ビジネス会話においては、質問の使い方で相手の答えの質が大きく変わる。話題の書籍『対話するプレゼン』の著者、岩下宏一は、「質問をするタイミングの見極めが必要」と言います。本記事では、プレゼンの場を「一方的に説明する場」から「対話の場」に変えることを提案した『対話するプレゼン』より、本文の一部を抜粋・加筆・再編集してお届けします。

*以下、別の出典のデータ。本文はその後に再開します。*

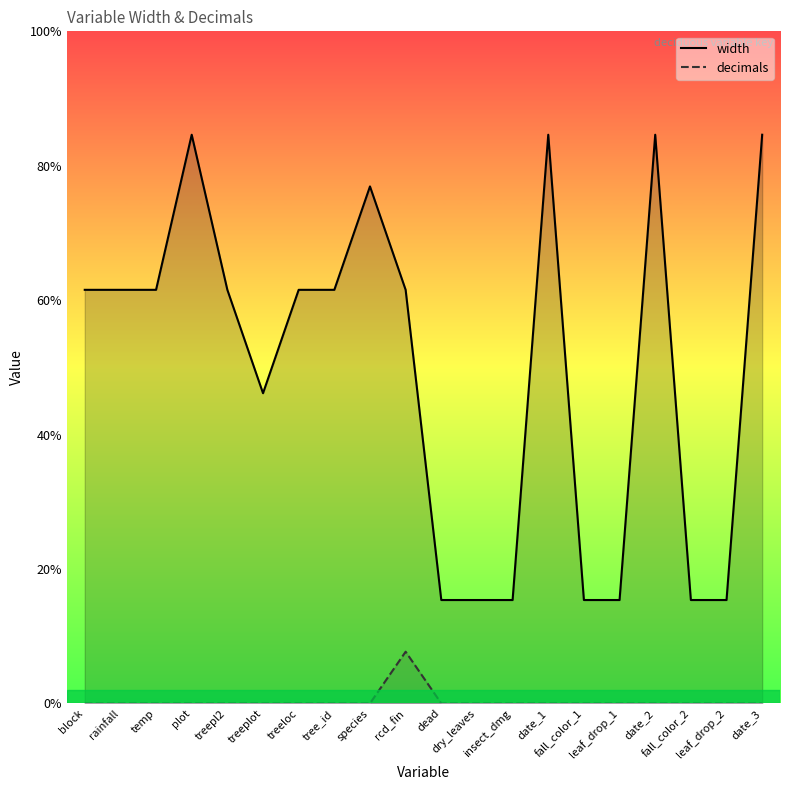

Which series has the largest range (max minus min)?

width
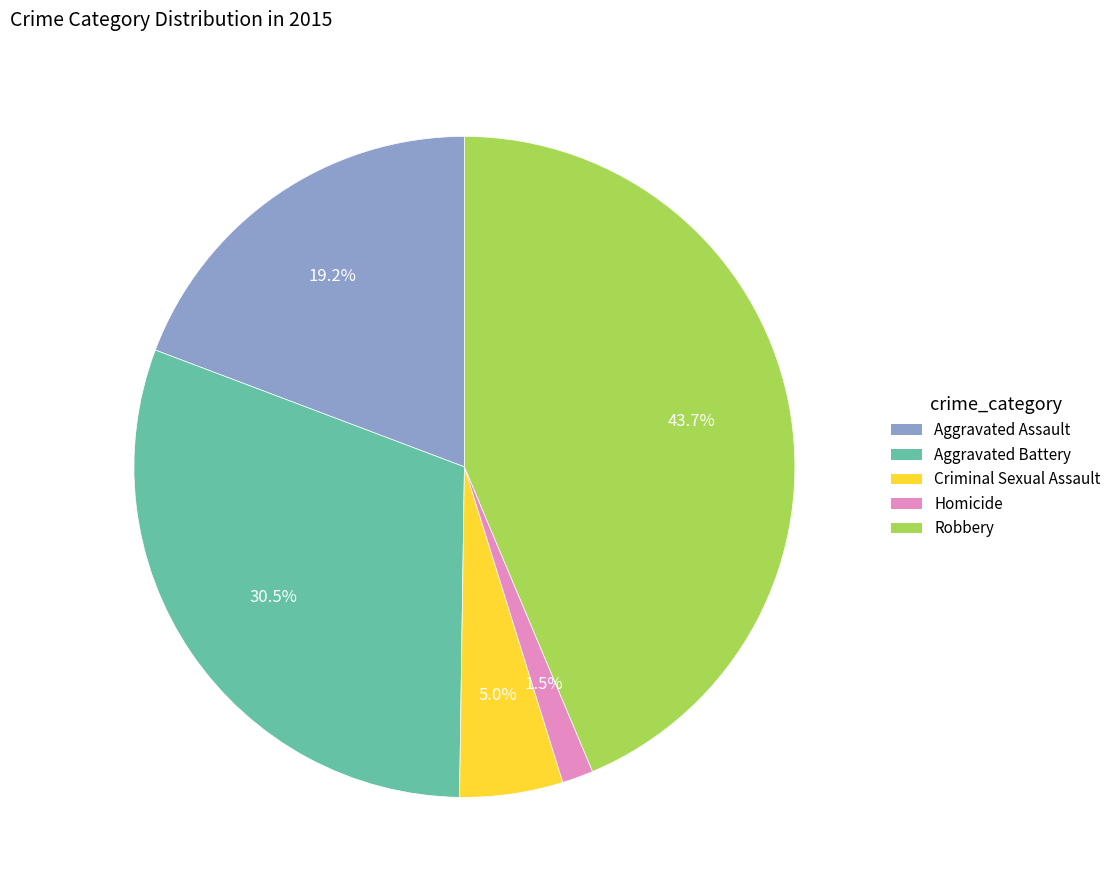

Is there a majority slice in this chart?

No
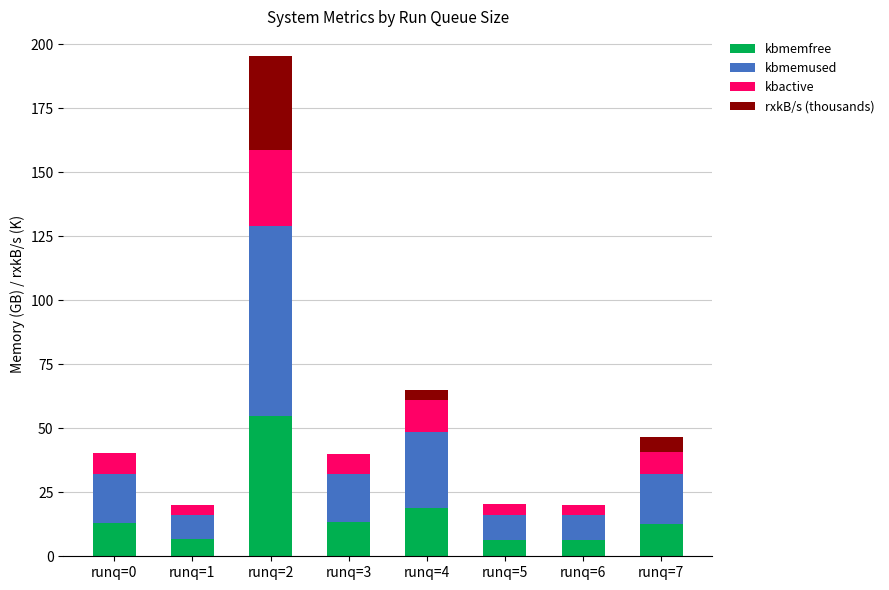

What is the highest value of the kbmemfree series?

54.8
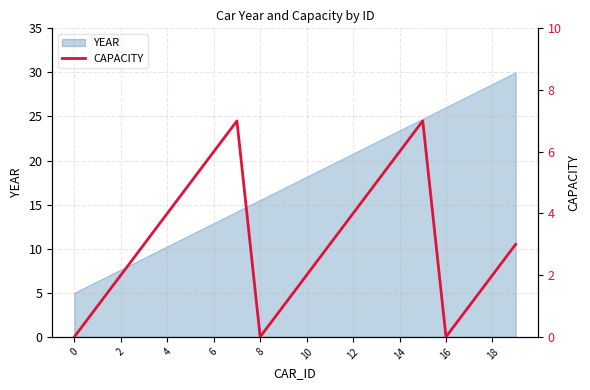

How many data points are less than 3?

9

「会話がつまらない人」が無意識にやっている“致命的ミス”
相手に問いかけたあとは受けとめるための「間」を充分にとりましょう。
すぐ後追いで言葉を発しないことです。
「今回の業務改善プロジェクトにおいて、特に力を入れたいポイントはありますか?」
「えーと」
「(間髪入れず)メンバー構成とか、進捗(しんちょく)管理の方法とか」
「うーん、まあ、それで言ったら進捗管理ですかねえ」
なんということのない会話に見えますが、実はこれ、2番目の問いかけにおいて、相手の自由な発想を妨げている場合があります。

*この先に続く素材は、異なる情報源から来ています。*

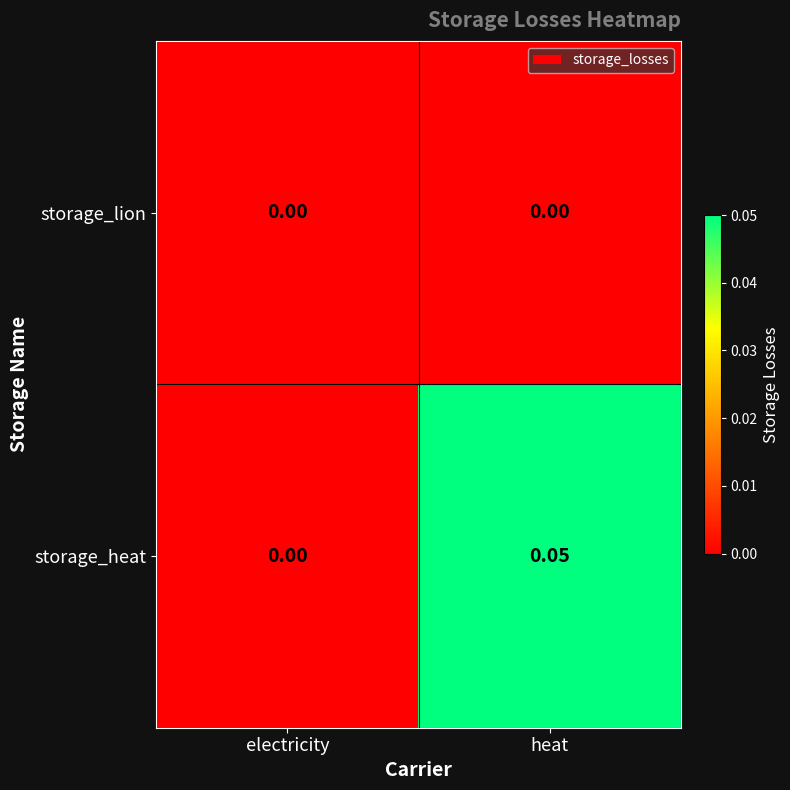

Which series has the largest total across all categories?

storage_heat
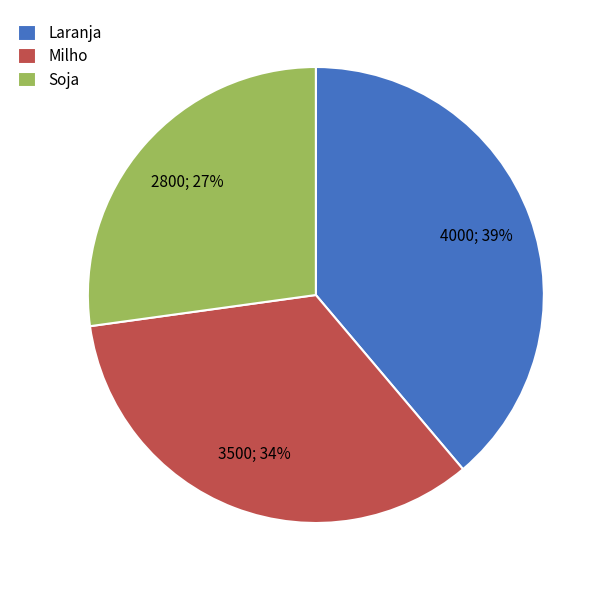

Do Soja and Milho together represent more than half of the pie?

Yes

相手がぼんやりと何かを思いつきかけているタイミングで、「たとえば〇〇とか、〇〇とか」と具体例を挙げて質問をしてしまうと、その選択肢に発想が限定されてしまうことがあります。
「そりゃ本音出ないわ…」会議でやりがちな“あと追い質問”の罠
それだと結局、あとあとになって、「実はあの時に、あれが気になっていたんだよな」ということになりかねません。
仕事では効率が重視されるため、「思いつく選択肢をざっと挙げ、その中からぱっと選ぶ」というスタイルが習慣化していることがよくあります。
さらに、商談や打ち合わせの場では、「私は知っています」「私は細部にまで気を配っています」ということを無意識にアピールしようとする心理が働きがちです。
その結果、「あと追い問いかけ」が生まれるのです。
「今回の業務改善プロジェクトにおいて、特に考慮したいポイントはありますか?」
「えーと……」
「……(待つ)」
「そうだな……」
「……(待つ)」
「そうだ、メンバー選出の際の、各部署への働きかけ方が気になっています。前回、 けっこう苦労したんですよね」
「間をとれている例」のように待ってみましょう。
相手が考える時間を与えることで、自由な発想を促すことができます。
相手が話している時は、言うなれば相手にとってのプレゼンの時間。
あなたが自分のプレゼンで間を大切にするように、相手の間もまた、尊重しなければなりません。